Taking Stock of Your Revisions

Derrick Neese, Writing Consultant

I have made chicken stock more times than I can count. Four times a week over the course of a fifteen-year culinary career really adds up. There is a large pot of stock simmering on my stove as I write this, a weekly ritual I cannot abandon despite trading my chef knife for a pen four years ago. And while I want to talk about a few generalizable revision tips today, I am reminded how all those years of cooking have informed my writing process, so let’s start by discussing the perfect batch of broth.

            I started making stock eighteen year ago. Back then, I aimed for excellence, mirroring my mentor’s movements, seeing how he chopped the culinary trinity of mirepoix—two parts onion, one part carrot, and one part celery—breathing in the aromatic cauldron of rosemary and thyme while I learned from the best. The six-hour repetition of producing liquid gold became my obsession, and by the hundredth pot I foolishly thought I had attained a mastery. After five hundred, I realized I was only scratching the surface. Like with any craft, there was a wealth of nuance and depth I’d never even considered. I began reevaluating details, trying to notice every modifiable aspect of the process. Was I roasting the bones too long or not long enough? Should I have blanched them? Why did I put the parsley in so early? I also started reading books by great chefs like Escoffier, Child, and Keller, taking in the identical elements of their methods and blending them with my own. Each subsequent attempt became a chance to learn and improve, with every minor modification written down. The herb infused pot bubbling in my kitchen is a result of those efforts. Is it the perfect batch? No. After all that effort, I learned perfection isn’t the point. Discovering my own process is what has mattered most.

            I started writing stories the week I turned thirty. While it was a tough transition at first, the more I wrote and revised, the more I realized those culinary lessons could translate to my writing. Just like with my stock, it was all about figuring out my own style. I found that I write my best stories in the morning, and that if I’m excited about an idea, the story tells itself. I trained my creativity by reading greats like Baldwin, Bradbury, and Vonnegut, taking the best ingredients from their styles and whisking them into my own. But most of all, like with the daily process of improvement I had picked up in the kitchen, I figured out how my writing ticked from the iterative act of revision.

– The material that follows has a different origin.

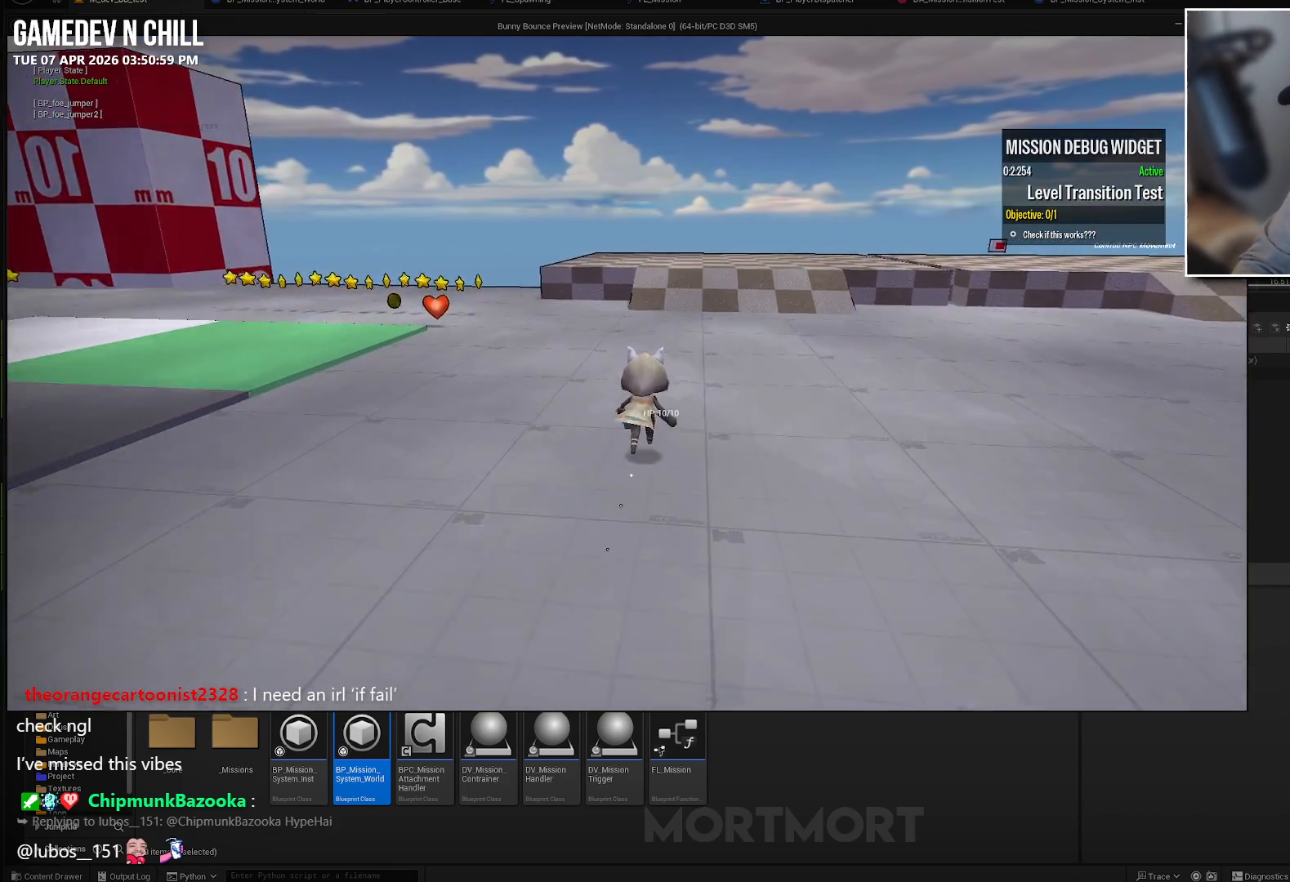
{"buttons": [], "left_stick": "up", "right_stick": "center", "events": []}
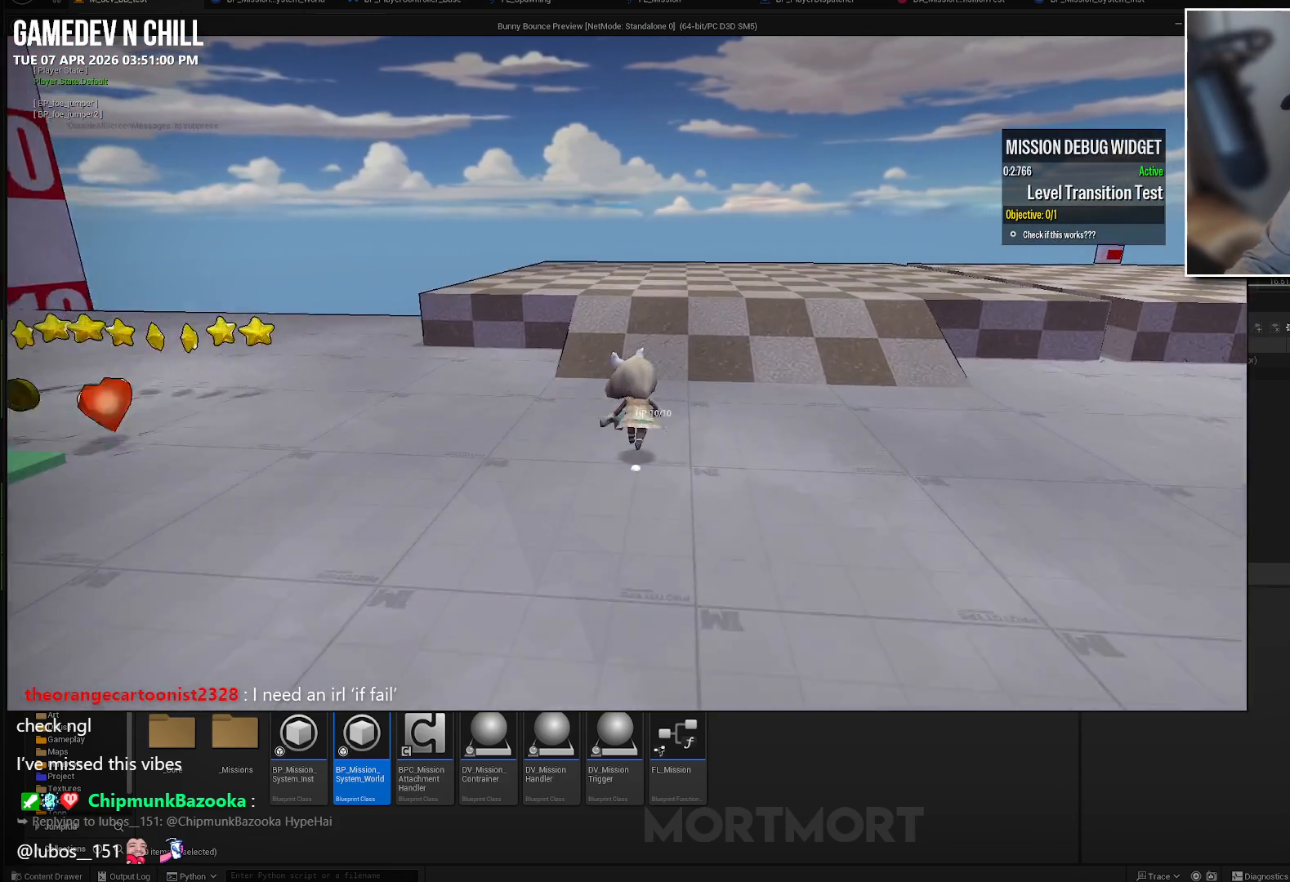
{"buttons": [], "left_stick": "up", "right_stick": "center", "events": []}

            One of the biggest questions I get when consulting with creative writers in the UofL Writing Center is: How do I know if I’m going in the right direction? The only answer I’ve found, as simple as it sounds, is that we all learn best through thorough revision. And although every writer is different, here are some basic revision principles to help any writer find what works for them, my own culinary trinity of noticing, asking why, and putting it away.

            #1 Notice: A critical aspect of revision, from beginning to end, is noticing the choices we make and turning them into a list. I mean this in the simplest of terms: Read your draft and mark down any line and or that doesn’t feel quite right. Try rereading the piece faster and see what happens. Does the feeling go away? If it doesn’t, you have isolated a concern. The key to finding successful revision strategies comes from learning to notice the peculiar aspects of your own writing, turning those thoughts into a list, and adding to the list when you see something new. Sound simple? That’s because it is. The repetition of noticing is one of the most essential tools in a writer’s kit.

            # 2 Ask why: To make the best stock I could, I questioned every aspect of the process, from how large I cut my vegetables, down to what kind of strainer I used to obtain the final product. The same goes for my writing. Why did I start with a long sentence in the second paragraph of this blog? What’s with the whole ‘culinary trinity’ thing? Is it cheesy? Probably. With your newfound noticed list in hand, critically question your own process. Write those questions down as they appear and keep reading. Oftentimes, an answer will arrive unannounced moments later and resolve an entire paragraph of concerns. Even when you think you have found that magical solution, ask why and when and where. Never stop questioning, because the more you do, the more you will notice about your process, resulting in a deliberate approach.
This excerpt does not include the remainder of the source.